109 thoughts on “Chelsea Clinton Rakes In $9 Million From Corporate Boards”

    1. “We now live in a world of crony capitalism.”

      Only if “now” can be meant to extend back to Jimmy Carter’s lucrative turn as director of the Carter Center, financed by Saudi Arabia and other Arab states.

      1. capitalism has always entailed powerful people selecting board positions based most of all on trust. the question again is do they bring anything else whatsoever to the table. usually, competent capitalism, seeks well informed leaders as board members. in theory.

        I would give Jimmy a pass. He played a historic role in bringing a certain measure of peace between the Israelis and several adjacent Arab states. One might say he earned his place, in contrast to some others under discussion.

        1. The Camp David Accords were conducted while Carter was president. It was good work, and cemented Anwar al-Sadat’s impatience with the Soviets and willingness to engage with the West to get what Egypt needed instead. They were a solid piece of statesmanship on Carter’s part, no doubt.

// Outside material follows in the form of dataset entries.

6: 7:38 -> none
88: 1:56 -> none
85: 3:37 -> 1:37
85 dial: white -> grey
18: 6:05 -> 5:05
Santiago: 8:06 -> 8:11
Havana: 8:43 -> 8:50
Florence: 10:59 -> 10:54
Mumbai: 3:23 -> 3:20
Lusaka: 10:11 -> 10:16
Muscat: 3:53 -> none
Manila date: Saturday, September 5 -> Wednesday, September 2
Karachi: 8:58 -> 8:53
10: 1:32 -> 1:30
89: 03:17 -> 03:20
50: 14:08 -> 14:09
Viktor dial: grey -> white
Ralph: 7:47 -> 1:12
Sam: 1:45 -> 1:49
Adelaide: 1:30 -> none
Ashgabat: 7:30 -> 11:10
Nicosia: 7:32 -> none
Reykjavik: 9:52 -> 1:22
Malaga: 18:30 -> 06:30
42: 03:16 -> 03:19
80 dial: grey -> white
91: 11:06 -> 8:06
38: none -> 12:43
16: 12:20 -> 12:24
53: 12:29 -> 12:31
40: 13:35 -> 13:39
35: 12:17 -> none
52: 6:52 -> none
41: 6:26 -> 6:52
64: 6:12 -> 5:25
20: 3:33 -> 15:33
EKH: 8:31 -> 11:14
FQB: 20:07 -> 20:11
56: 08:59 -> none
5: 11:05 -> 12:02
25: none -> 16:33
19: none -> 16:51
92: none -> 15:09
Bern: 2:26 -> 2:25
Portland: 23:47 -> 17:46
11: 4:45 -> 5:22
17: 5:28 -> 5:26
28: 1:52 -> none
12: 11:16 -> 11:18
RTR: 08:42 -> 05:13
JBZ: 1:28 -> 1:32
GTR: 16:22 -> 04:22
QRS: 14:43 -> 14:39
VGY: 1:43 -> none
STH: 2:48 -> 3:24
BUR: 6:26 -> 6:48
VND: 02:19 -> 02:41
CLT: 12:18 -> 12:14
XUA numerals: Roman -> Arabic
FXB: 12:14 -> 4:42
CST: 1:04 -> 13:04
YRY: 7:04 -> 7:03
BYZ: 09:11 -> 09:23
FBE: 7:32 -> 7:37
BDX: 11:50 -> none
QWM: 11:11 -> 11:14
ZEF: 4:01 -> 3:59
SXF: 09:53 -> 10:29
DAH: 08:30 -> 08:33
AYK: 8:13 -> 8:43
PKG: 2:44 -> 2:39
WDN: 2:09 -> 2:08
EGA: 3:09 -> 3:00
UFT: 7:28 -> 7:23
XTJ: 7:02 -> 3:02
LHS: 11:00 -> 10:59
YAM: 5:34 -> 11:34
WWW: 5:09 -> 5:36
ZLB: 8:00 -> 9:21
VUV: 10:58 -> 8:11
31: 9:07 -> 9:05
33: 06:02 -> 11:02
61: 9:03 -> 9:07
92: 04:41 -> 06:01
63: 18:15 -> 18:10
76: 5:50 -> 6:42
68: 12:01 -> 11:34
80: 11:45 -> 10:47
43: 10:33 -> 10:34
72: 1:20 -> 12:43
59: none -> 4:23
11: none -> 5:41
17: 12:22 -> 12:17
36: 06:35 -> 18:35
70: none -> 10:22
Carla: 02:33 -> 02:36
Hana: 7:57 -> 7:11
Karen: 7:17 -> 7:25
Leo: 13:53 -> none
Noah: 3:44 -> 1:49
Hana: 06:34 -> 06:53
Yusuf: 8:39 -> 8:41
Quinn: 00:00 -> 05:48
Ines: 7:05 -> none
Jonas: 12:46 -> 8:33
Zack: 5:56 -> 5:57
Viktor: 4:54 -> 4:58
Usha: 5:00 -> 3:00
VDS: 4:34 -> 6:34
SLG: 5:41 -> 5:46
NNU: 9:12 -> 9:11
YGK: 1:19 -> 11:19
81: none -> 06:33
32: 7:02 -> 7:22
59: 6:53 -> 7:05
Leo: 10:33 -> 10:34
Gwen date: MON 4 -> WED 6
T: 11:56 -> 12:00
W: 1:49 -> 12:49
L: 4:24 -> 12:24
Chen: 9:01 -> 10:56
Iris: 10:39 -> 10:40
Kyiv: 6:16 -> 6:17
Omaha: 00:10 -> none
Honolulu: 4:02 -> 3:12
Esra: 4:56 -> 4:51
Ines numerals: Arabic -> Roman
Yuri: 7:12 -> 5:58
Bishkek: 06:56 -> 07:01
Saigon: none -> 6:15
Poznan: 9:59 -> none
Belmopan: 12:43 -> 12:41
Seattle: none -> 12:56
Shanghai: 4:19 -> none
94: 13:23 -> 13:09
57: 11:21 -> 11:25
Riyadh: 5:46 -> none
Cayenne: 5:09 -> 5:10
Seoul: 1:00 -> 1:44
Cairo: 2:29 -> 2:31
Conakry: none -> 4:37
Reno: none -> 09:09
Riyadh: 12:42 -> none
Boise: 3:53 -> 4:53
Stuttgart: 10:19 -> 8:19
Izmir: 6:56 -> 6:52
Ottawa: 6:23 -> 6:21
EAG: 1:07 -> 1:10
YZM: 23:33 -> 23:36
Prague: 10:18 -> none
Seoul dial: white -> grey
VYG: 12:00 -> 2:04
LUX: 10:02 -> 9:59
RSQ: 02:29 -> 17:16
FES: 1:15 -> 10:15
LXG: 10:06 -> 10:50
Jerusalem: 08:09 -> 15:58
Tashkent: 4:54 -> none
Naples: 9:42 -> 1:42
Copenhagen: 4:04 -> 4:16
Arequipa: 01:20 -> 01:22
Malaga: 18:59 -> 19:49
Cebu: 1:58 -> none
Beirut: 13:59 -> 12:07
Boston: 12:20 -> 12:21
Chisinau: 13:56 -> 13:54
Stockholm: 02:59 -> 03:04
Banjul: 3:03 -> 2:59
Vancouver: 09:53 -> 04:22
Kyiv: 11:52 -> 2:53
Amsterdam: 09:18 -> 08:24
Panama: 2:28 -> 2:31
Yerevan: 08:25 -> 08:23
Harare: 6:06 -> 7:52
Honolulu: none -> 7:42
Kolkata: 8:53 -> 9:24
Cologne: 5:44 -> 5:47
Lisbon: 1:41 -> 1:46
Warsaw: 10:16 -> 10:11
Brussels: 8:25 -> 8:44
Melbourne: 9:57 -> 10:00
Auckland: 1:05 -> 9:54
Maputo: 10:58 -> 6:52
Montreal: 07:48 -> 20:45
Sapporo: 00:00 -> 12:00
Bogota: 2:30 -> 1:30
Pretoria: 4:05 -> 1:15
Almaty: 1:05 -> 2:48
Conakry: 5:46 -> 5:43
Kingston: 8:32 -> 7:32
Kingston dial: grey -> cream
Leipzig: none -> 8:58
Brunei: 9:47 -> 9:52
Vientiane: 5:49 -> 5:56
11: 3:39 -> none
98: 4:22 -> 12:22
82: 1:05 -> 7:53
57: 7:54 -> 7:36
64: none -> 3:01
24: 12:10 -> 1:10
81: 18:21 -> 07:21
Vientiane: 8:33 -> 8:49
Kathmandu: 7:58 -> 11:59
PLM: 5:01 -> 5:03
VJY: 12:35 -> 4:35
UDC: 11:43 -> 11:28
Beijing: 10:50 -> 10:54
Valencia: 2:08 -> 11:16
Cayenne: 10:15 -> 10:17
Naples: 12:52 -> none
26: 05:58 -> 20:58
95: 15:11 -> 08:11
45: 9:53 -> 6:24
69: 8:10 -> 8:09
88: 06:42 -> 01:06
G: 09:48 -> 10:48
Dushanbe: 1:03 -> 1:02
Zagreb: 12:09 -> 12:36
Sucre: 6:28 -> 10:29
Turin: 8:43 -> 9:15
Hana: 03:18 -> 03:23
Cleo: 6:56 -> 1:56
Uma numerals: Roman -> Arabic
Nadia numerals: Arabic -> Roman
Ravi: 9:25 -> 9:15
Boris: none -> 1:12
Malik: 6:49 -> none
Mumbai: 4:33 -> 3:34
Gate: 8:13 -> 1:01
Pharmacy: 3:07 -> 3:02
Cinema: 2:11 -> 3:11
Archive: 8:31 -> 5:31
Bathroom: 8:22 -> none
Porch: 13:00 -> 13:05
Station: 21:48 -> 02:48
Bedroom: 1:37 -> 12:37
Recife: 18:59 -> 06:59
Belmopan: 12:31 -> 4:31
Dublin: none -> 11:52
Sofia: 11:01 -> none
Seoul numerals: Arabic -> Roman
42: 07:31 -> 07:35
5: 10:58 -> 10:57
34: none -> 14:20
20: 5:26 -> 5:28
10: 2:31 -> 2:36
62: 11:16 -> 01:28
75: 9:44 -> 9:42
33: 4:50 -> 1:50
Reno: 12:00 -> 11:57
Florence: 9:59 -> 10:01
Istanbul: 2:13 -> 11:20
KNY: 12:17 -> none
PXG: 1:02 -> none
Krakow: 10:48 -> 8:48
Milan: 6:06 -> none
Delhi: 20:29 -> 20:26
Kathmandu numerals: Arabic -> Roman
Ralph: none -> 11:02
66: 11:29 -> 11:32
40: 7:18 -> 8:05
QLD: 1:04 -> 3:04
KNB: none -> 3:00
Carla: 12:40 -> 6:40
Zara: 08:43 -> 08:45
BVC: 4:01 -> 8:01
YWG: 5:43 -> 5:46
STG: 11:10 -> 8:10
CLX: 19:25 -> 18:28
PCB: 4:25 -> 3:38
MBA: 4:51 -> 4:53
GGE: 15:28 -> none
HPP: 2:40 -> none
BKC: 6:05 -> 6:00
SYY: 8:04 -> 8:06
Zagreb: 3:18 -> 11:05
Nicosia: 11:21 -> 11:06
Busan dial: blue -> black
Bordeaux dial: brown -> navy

          The Carter Center was another piece of business altogether. It dealt mostly in narratives of false equivalence between the Palestinians and Israel. I submit the 200-400 nuclear weapons in Israel’s arsenal had much more to do with making peace politically palatable for legitimate Arab governments all around Israel.

          On the other hand, Carter’s condemnation of the Second and subsequent intifadas after the Oslo Accords were accepted by both the Israelis and Palestinian Authority was remarkable for its absence.